Este curto livro é todo ele assim: empolgante, exigindo fôlego, convidando o leitor a sentir no rosto os respingos de água salgada, por vezes muito mais que respingos, vagas inteiras. Homens que se enfiavam em barcos, muitas e muitas vezes sem as melhores ou ao menos adequadas condições, e empreendiam viagens de meses/ano lutando contra tudo aquilo que a natureza no oceano podia jogar contra eles. E nenhum homem, nenhum daqueles homens com o balanço do mar dentro do peito, negava o chamado. O abandono do atracadouro era toda ele promessa ou temor, e ali mesmo já se cumpria um destino. Conrad, marinheiro desde sempre, bem sabia o que era tudo isso, o que se agitava no espírito dos que não se vergavam diante de ventos furiosos, ondas inclementes, águas sem fim que levariam ao cumprimento do dever ou ao fim da aventura.
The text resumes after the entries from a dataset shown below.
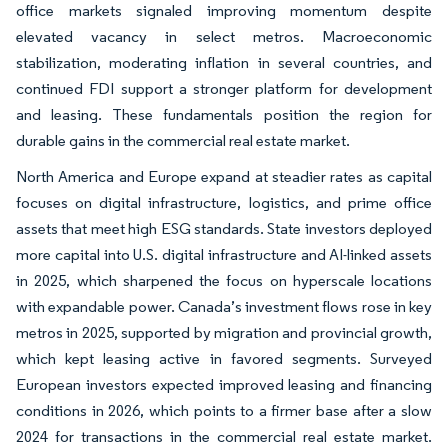
office markets signaled improving momentum despite
elevated vacancy in select metros. Macroeconomic
stabilization, moderating inflation in several countries, and
continued FDI support a stronger platform for development
and leasing. These fundamentals position the region for
durable gains in the commercial real estate market.
North America and Europe expand at steadier rates as capital
focuses on digital infrastructure, logistics, and prime office
assets that meet high ESG standards. State investors deployed
more capital into U.S. digital infrastructure and AI-linked assets
in 2025, which sharpened the focus on hyperscale locations
with expandable power. Canada’s investment flows rose in key
metros in 2025, supported by migration and provincial growth,
which kept leasing active in favored segments. Surveyed
European investors expected improved leasing and financing
conditions in 2026, which points to a firmer base after a slow
2024 for transactions in the commercial real estate market.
O naufrágio, sempre uma possibilidade, não os impedia, nem a má comida ou a água escassa, doenças ou insolações. Tudo era desejo, força, razão.
Livros assim são fundamentais, trazem em si uma verdade própria, única, jamais falseável: a de que alguns estão constituídos para mais, para além e para a glória, mesmo que mortal.